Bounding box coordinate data
= = = =
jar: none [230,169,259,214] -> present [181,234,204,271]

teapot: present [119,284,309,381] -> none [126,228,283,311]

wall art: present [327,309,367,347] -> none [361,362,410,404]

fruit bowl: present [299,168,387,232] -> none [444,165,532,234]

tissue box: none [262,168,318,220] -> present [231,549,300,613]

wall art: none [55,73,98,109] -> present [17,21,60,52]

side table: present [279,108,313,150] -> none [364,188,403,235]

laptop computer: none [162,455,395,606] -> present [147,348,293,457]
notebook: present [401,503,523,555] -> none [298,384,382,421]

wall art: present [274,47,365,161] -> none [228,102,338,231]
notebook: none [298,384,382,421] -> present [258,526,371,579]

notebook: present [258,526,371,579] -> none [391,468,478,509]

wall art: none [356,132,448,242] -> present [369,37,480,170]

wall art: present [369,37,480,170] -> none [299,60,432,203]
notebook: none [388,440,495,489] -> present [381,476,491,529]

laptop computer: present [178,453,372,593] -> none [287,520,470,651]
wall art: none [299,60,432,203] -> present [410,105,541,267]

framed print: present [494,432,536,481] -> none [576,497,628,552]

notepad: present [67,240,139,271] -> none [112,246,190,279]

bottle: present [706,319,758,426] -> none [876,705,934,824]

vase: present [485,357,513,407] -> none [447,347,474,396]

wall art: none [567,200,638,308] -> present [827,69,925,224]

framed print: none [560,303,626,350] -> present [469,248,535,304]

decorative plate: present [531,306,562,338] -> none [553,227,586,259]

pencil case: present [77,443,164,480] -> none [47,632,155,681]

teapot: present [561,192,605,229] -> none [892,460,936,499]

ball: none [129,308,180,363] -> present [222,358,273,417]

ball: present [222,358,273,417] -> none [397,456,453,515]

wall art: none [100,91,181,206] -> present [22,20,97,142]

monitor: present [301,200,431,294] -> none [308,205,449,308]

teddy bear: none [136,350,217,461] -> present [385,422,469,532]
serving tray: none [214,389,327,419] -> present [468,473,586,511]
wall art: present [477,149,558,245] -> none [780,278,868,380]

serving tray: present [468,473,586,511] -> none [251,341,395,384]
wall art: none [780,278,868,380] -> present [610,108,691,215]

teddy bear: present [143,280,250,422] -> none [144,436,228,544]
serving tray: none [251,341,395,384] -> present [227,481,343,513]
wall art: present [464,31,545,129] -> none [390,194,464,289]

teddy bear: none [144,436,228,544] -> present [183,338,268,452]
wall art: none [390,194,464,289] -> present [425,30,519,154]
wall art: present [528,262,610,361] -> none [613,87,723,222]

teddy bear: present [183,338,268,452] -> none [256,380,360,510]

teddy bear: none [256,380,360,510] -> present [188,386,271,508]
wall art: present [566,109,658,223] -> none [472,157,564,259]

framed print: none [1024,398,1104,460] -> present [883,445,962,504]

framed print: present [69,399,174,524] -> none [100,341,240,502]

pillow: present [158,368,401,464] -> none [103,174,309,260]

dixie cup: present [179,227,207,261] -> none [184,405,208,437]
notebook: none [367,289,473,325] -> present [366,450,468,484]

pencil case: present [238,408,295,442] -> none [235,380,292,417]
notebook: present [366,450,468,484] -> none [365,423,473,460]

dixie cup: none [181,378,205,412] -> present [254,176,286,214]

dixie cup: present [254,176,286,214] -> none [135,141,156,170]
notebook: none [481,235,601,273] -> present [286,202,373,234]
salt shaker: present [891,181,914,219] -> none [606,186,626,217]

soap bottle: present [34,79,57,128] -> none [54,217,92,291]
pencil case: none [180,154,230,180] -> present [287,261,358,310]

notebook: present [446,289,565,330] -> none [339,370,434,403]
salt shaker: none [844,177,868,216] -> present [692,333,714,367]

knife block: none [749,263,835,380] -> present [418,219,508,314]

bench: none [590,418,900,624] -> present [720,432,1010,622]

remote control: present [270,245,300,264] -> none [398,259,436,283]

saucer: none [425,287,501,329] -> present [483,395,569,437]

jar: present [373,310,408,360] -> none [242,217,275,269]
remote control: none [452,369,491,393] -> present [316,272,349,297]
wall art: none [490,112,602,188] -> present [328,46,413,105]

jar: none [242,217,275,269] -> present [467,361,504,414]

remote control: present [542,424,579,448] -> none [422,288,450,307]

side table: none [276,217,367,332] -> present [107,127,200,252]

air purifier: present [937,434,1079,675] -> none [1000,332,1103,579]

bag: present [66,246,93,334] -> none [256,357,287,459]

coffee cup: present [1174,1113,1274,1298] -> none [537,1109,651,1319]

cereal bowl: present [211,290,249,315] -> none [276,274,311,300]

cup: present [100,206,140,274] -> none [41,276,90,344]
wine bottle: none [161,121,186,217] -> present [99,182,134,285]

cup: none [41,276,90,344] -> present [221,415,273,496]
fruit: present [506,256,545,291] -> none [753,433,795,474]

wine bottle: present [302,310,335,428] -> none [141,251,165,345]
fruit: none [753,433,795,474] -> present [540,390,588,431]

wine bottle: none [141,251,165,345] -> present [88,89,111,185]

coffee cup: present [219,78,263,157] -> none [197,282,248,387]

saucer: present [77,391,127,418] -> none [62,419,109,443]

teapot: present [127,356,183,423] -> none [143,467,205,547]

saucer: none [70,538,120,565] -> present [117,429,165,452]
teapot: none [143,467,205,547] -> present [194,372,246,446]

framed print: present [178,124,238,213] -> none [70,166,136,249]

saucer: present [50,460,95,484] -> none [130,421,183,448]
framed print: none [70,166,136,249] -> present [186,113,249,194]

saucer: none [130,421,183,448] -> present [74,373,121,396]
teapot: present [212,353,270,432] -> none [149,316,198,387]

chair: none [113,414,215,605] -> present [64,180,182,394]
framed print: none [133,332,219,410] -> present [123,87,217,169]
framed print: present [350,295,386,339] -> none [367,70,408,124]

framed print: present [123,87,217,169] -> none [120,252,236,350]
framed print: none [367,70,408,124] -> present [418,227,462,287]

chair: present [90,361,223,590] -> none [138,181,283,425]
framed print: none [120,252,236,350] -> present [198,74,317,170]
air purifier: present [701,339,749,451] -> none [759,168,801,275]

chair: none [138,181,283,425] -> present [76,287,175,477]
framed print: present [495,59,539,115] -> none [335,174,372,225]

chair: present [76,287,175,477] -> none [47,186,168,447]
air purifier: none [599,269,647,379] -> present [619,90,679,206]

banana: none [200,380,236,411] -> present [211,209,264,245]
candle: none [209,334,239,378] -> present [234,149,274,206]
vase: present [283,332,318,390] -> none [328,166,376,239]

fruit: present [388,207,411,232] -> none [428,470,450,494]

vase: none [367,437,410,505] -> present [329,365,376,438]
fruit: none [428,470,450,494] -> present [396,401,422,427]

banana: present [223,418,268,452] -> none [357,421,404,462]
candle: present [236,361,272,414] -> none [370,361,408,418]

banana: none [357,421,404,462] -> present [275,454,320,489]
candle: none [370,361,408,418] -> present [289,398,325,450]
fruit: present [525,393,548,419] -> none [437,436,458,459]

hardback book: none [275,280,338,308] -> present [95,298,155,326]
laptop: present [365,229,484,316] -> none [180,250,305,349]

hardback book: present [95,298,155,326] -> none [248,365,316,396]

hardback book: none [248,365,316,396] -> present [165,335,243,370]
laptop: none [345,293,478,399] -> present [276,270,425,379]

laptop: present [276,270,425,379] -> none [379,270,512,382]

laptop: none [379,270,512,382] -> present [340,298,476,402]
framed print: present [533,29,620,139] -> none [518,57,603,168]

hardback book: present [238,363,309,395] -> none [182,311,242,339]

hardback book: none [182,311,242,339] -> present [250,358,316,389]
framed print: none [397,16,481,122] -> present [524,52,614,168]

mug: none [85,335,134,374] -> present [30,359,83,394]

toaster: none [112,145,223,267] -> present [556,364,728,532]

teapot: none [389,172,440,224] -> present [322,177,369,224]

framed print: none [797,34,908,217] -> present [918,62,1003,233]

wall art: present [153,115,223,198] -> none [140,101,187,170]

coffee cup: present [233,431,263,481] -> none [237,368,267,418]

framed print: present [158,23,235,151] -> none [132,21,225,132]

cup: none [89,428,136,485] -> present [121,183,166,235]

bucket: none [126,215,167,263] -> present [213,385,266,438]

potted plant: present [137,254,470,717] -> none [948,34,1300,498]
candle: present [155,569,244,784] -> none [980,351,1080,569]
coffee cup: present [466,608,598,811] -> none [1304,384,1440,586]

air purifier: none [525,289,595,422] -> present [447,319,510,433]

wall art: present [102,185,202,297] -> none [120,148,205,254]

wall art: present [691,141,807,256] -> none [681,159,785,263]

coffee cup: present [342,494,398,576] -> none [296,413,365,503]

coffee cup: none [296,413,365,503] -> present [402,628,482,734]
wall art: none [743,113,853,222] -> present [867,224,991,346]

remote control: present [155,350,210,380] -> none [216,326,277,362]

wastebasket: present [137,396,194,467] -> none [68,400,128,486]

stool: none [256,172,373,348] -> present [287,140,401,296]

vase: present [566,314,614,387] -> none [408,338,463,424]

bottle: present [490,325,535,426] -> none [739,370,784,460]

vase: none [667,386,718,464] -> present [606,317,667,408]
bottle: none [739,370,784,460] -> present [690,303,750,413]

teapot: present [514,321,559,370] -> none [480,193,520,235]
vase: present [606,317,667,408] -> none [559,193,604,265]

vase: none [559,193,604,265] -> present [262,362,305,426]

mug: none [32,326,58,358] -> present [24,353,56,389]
= = = =
WORK TO COMPLETE
Return the line that contains "wastebasket: present [137,396,194,467]", along with every line after it in the data above, exactly and with nothing else.

COMPLETED EXERCISE
wastebasket: present [137,396,194,467] -> none [68,400,128,486]

stool: none [256,172,373,348] -> present [287,140,401,296]

vase: present [566,314,614,387] -> none [408,338,463,424]

bottle: present [490,325,535,426] -> none [739,370,784,460]

vase: none [667,386,718,464] -> present [606,317,667,408]
bottle: none [739,370,784,460] -> present [690,303,750,413]

teapot: present [514,321,559,370] -> none [480,193,520,235]
vase: present [606,317,667,408] -> none [559,193,604,265]

vase: none [559,193,604,265] -> present [262,362,305,426]

mug: none [32,326,58,358] -> present [24,353,56,389]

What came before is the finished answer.